Le retrait des accords avec l’Iran par Trumpaura marqué une recrudescence des actes de terrorisme portant la signature des ayatollahs. Le déboulonnage des accords sur la limitations de l’armement nucléaire, le retrait d’Afghanistan qui laisse le champs libre aux talibans, le manque de fermeté envers la Turquie qui reconstruit un empire ottoman avec une présence en Syrie, Irak, Lybie et depuis 2015 avec une base militaire de 3000 hommes au Quatar pouvant évoluer vers les 5000 hommes.
La complicité de fait de Trump avec Poutine qui aura profité de la situation pour renforcer son espace de pouvoir au Proche-Orient via les mercenaires du groupe Wagner à l’instar de ce qui s’est passé en Ukraine n’est pas sans conséquences.

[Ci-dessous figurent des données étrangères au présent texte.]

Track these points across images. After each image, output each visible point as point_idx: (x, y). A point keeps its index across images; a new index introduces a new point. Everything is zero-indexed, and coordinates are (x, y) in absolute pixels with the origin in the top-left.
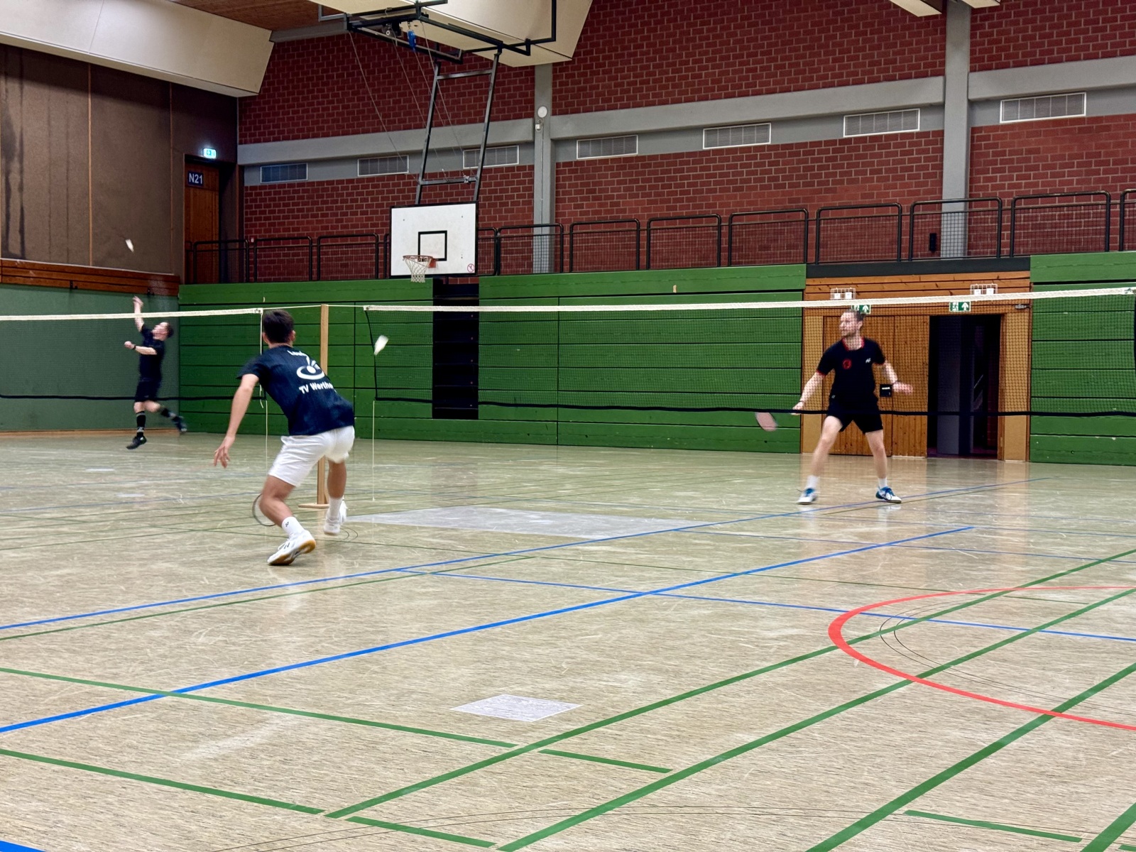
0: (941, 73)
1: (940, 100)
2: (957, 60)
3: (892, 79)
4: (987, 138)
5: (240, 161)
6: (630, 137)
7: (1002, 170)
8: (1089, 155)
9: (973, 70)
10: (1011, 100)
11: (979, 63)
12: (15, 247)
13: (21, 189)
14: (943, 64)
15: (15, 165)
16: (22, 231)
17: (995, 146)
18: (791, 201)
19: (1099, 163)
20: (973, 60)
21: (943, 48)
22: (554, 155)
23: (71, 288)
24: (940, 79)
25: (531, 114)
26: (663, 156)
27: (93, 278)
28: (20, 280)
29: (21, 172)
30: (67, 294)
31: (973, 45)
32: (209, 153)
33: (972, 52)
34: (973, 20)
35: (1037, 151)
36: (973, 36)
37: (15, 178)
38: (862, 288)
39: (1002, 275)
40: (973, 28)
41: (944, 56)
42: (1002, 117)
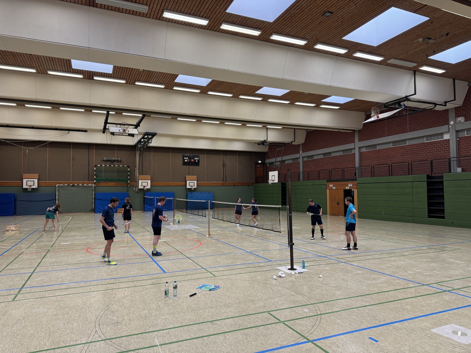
0: (354, 142)
1: (354, 147)
2: (357, 140)
3: (347, 144)
4: (363, 154)
5: (266, 162)
6: (313, 156)
7: (365, 160)
8: (378, 157)
9: (359, 141)
10: (366, 147)
11: (360, 140)
12: (225, 180)
13: (226, 171)
14: (355, 140)
15: (225, 168)
16: (226, 178)
17: (364, 155)
18: (335, 167)
19: (380, 158)
20: (359, 140)
21: (354, 137)
22: (303, 159)
23: (234, 186)
24: (354, 143)
25: (300, 153)
26: (317, 159)
27: (238, 184)
28: (225, 185)
29: (226, 169)
30: (233, 186)
31: (359, 136)
32: (260, 162)
33: (359, 138)
34: (359, 132)
35: (370, 156)
36: (359, 135)
37: (225, 170)
38: (334, 184)
39: (353, 182)
40: (359, 133)
41: (354, 139)
42: (364, 150)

Les frictions quotidiennes avec les militaires chinois en mer de Chine et les guerres douanières sont de lourds facteurs d’instabilité́ internationale.
Une Europe rassurée
Mme Merkel doit être soulagée de la direction que prennent les choses aux États-Unis. Coincée entre l’enclume russe et le marteau d’un Trump, sa latitude d’action était limitée. Malgré tout elle a tenu le cap. Il en va de même avec les autres dirigeants européens et surtout avec le président français, M. Macron pour qui l’Otan était moribonde. Avec le prochaine locataire de la Maison Blanche le dialogue sera certainement plus aisé, en commençant par la question de la présence de troupes américaines en Europe et plus spécialement sur le sol allemand. Pour punir la chancelière de son manque de docilité Trump avait entamé une procédure de retrait d’unités américaines d’Allemagne fédérale.

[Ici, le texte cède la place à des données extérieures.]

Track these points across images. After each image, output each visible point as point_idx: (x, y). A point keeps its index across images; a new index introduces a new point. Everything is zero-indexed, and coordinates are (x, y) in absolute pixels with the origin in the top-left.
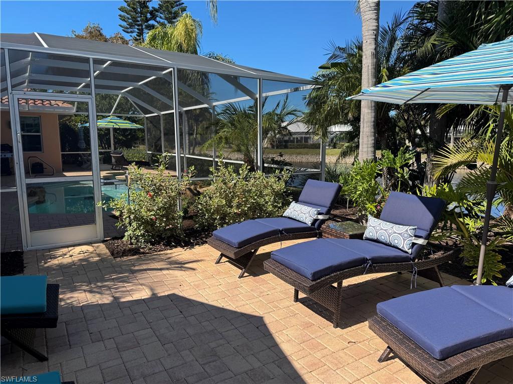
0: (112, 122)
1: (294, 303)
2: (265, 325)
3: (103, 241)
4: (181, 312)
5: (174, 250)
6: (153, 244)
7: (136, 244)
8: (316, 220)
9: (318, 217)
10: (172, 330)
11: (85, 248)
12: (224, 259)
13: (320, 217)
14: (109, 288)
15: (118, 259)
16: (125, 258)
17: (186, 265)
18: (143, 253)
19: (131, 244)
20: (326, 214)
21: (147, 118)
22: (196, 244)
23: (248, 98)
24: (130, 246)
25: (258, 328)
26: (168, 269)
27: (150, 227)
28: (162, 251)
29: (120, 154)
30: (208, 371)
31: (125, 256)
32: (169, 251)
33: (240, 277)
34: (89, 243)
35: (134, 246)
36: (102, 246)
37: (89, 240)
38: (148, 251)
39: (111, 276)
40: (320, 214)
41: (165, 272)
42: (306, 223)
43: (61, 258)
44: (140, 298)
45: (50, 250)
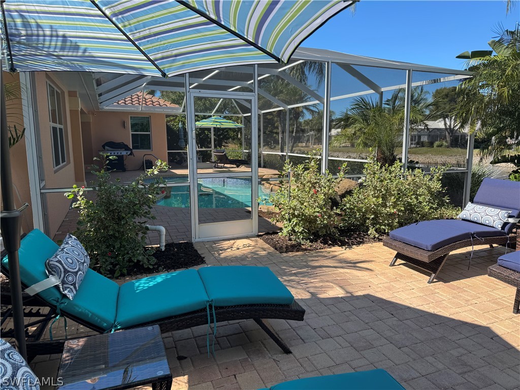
0: (217, 122)
1: (515, 315)
2: (498, 336)
3: (259, 236)
4: (393, 315)
5: (333, 249)
6: (311, 241)
7: (295, 240)
8: (505, 224)
9: (508, 220)
10: (397, 333)
11: (246, 241)
12: (399, 261)
13: (511, 220)
14: (298, 283)
15: (285, 255)
16: (290, 254)
17: (358, 265)
18: (306, 250)
19: (290, 240)
20: (517, 218)
21: (245, 117)
22: (353, 244)
23: (372, 91)
24: (289, 242)
25: (492, 338)
26: (342, 267)
27: (308, 224)
28: (322, 249)
29: (223, 153)
30: (473, 382)
31: (290, 251)
32: (328, 249)
33: (429, 282)
34: (247, 237)
35: (294, 242)
36: (260, 241)
37: (245, 234)
38: (309, 248)
39: (291, 271)
40: (510, 217)
41: (341, 270)
42: (493, 227)
43: (230, 250)
44: (337, 296)
45: (215, 242)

Face à notre Europe faible et désunie, le retour à̀ l’ « American leadership » et à une Otan forte comme le veut Biden, ne pourront être qu’un élément stabilisateur au vu de l’expansionnisme des Russes et du grignotage chinois.

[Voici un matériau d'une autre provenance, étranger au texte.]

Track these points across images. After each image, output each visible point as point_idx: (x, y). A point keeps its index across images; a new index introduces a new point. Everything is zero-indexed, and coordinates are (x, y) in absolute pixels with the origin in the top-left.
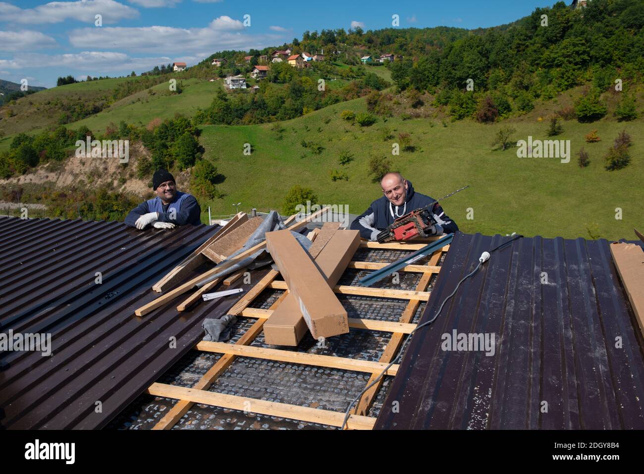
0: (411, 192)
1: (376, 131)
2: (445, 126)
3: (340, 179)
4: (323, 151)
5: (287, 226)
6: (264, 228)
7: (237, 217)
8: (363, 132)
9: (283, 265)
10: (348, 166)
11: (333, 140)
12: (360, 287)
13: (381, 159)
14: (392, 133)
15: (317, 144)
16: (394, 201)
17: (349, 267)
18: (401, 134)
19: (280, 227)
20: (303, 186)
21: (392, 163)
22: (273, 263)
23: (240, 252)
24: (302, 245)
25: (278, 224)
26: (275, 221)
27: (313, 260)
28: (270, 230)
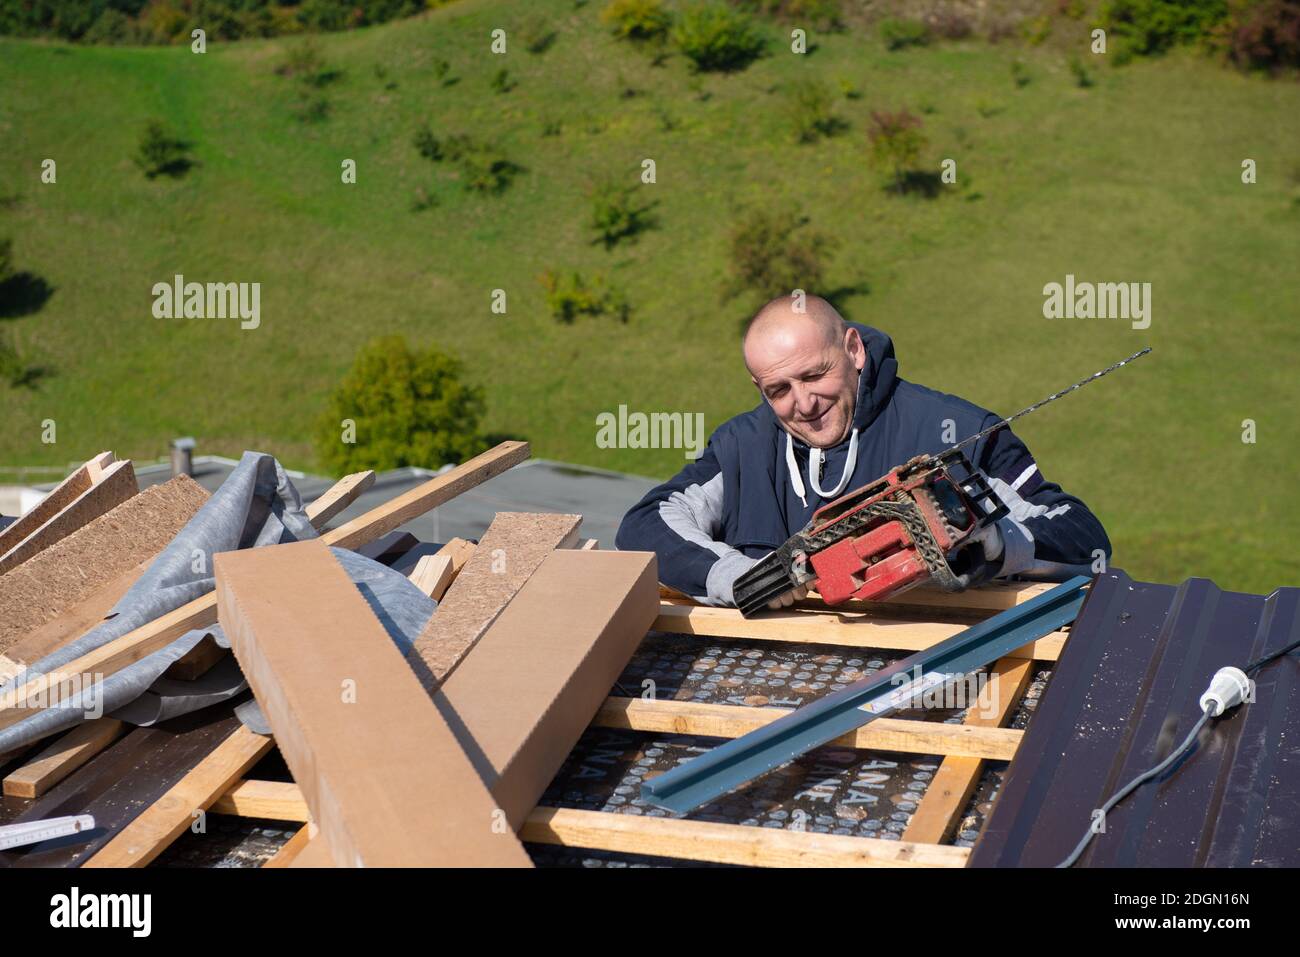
0: (883, 381)
1: (763, 98)
2: (1085, 84)
3: (594, 311)
4: (519, 181)
5: (321, 525)
6: (213, 532)
7: (83, 479)
8: (705, 98)
9: (290, 708)
10: (631, 253)
11: (564, 129)
12: (646, 818)
13: (784, 225)
14: (838, 108)
15: (488, 149)
16: (805, 427)
17: (604, 723)
18: (880, 113)
19: (286, 531)
20: (414, 344)
21: (837, 246)
22: (246, 696)
23: (89, 642)
24: (384, 617)
25: (280, 515)
26: (265, 500)
27: (433, 687)
28: (236, 543)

Le monde sera plus prévisible et plus stable même si l’ American leadership » n’est pas du goût de tous et parfois difficile. Gageons que le nouveau locataire de la Maison Blanche sera plus enclin à construire des ponts sur des valeurs communes qu’à les démolir. L’Europe a raté bien des occasions de devenir forte et unie alors il faudra faire avec et reconstruire une nouvelle ère du dialogue euro- américain.